* Try it
Every line below containing the word "Quantum" should be found and copied.

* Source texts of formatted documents
──────

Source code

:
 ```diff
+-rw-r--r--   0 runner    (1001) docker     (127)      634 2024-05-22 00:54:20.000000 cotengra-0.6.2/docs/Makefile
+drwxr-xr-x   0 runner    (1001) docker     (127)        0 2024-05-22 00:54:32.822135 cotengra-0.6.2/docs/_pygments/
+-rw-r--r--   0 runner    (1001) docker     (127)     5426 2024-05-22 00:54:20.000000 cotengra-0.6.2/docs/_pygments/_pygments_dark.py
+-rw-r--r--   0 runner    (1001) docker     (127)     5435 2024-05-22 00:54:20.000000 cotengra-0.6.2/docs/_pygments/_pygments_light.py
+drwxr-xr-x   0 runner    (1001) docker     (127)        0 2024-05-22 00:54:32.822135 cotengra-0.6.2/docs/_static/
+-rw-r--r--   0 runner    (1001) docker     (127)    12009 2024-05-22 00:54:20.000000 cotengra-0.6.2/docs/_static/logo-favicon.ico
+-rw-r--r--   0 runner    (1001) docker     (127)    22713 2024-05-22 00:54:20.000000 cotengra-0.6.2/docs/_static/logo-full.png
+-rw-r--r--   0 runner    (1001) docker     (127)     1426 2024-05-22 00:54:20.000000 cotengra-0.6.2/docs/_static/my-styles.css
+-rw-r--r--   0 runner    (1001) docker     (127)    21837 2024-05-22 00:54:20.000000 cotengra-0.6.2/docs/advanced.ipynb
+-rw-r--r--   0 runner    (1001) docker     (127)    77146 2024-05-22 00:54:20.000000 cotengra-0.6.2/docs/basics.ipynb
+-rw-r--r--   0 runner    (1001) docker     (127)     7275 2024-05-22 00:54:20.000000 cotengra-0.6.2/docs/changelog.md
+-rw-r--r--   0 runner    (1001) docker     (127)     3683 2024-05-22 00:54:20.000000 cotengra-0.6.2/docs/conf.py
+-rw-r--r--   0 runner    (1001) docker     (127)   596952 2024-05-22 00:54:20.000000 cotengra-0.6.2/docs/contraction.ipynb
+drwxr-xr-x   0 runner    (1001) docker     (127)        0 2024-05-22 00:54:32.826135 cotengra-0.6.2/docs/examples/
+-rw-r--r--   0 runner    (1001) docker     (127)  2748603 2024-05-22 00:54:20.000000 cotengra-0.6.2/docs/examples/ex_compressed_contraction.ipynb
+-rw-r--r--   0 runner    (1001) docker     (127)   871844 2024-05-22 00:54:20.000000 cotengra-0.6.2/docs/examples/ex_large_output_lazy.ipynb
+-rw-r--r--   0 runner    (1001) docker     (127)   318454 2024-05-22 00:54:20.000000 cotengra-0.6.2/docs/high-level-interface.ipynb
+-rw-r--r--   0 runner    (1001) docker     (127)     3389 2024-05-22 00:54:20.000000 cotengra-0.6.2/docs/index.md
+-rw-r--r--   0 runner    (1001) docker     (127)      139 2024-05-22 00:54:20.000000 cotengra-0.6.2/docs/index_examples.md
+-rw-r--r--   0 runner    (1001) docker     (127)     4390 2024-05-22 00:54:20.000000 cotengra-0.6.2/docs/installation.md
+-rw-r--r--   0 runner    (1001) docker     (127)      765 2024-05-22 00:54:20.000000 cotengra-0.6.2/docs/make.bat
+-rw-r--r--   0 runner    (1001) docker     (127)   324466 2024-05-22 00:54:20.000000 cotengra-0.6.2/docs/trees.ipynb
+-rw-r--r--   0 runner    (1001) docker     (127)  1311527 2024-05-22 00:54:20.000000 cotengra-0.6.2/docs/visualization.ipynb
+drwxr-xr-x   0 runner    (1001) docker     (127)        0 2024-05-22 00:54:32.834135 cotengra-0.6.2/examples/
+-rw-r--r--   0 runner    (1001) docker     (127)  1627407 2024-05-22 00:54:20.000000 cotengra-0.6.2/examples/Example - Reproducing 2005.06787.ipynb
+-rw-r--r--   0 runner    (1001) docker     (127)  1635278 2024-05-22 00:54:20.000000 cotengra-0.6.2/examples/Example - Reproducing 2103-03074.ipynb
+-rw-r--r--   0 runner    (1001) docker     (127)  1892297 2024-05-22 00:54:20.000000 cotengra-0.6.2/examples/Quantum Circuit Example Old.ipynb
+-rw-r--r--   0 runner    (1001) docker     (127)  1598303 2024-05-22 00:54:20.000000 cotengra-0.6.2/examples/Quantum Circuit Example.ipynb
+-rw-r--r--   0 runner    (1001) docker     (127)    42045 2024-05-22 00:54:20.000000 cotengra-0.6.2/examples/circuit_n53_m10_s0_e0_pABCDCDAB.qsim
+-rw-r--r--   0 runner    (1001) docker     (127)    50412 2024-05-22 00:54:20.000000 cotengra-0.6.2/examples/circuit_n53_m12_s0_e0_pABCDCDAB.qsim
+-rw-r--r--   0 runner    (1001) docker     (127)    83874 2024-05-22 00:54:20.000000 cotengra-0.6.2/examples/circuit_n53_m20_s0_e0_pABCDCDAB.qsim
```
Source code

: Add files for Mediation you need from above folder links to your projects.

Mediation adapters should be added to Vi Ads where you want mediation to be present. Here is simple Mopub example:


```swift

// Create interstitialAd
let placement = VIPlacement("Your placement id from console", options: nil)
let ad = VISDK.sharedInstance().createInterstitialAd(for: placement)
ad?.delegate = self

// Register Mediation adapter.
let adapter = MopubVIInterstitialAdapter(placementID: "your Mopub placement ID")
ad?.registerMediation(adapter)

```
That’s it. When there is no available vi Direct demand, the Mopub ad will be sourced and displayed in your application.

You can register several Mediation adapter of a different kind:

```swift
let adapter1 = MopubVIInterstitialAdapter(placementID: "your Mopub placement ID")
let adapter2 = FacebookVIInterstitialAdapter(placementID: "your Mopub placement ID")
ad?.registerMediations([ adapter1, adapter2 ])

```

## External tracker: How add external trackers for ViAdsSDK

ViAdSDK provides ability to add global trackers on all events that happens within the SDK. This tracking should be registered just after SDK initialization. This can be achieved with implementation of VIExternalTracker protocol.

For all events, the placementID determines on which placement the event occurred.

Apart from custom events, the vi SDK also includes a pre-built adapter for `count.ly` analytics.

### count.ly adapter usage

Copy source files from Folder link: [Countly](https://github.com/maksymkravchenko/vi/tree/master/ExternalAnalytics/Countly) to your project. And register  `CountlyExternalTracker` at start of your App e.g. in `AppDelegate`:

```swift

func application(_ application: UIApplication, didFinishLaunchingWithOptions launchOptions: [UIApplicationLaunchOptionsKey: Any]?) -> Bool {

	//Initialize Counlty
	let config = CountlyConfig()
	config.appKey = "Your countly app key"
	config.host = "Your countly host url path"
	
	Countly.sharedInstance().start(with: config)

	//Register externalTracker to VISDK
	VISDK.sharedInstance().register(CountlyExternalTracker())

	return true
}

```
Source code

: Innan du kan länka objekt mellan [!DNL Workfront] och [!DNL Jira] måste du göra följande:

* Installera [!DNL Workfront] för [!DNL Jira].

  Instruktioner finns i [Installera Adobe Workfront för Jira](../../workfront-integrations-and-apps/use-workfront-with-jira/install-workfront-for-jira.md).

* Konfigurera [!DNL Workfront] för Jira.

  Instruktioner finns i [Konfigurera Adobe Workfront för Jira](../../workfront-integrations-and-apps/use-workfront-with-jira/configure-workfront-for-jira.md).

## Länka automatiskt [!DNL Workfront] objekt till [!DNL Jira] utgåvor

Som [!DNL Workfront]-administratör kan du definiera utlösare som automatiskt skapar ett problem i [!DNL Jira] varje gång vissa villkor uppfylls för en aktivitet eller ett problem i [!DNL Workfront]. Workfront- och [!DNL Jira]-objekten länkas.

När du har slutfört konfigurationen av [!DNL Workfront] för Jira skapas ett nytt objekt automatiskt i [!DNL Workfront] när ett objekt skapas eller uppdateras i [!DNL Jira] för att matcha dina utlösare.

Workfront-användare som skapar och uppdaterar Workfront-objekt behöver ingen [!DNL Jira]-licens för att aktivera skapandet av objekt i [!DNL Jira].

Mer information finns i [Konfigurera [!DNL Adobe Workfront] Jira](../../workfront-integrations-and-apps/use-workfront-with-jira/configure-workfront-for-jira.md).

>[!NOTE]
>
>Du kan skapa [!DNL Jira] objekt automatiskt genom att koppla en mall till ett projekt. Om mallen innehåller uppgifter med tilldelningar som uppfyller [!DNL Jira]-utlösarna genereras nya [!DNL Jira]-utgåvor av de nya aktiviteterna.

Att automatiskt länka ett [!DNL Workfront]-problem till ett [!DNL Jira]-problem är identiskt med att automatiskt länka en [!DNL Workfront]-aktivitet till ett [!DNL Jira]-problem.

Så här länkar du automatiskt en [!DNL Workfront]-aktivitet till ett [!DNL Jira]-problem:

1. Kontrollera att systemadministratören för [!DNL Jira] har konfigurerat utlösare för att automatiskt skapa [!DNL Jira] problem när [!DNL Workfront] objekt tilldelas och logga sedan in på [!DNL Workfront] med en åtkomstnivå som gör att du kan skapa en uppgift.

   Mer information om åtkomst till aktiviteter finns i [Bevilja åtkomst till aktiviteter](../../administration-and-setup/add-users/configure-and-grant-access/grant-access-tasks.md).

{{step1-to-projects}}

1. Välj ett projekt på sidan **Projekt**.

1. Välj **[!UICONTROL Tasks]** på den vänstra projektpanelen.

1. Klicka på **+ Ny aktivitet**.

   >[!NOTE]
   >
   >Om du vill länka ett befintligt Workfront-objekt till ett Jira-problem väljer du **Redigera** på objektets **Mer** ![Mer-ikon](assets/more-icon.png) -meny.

──────

* Solved problem
+-rw-r--r--   0 runner    (1001) docker     (127)  1892297 2024-05-22 00:54:20.000000 cotengra-0.6.2/examples/Quantum Circuit Example Old.ipynb
+-rw-r--r--   0 runner    (1001) docker     (127)  1598303 2024-05-22 00:54:20.000000 cotengra-0.6.2/examples/Quantum Circuit Example.ipynb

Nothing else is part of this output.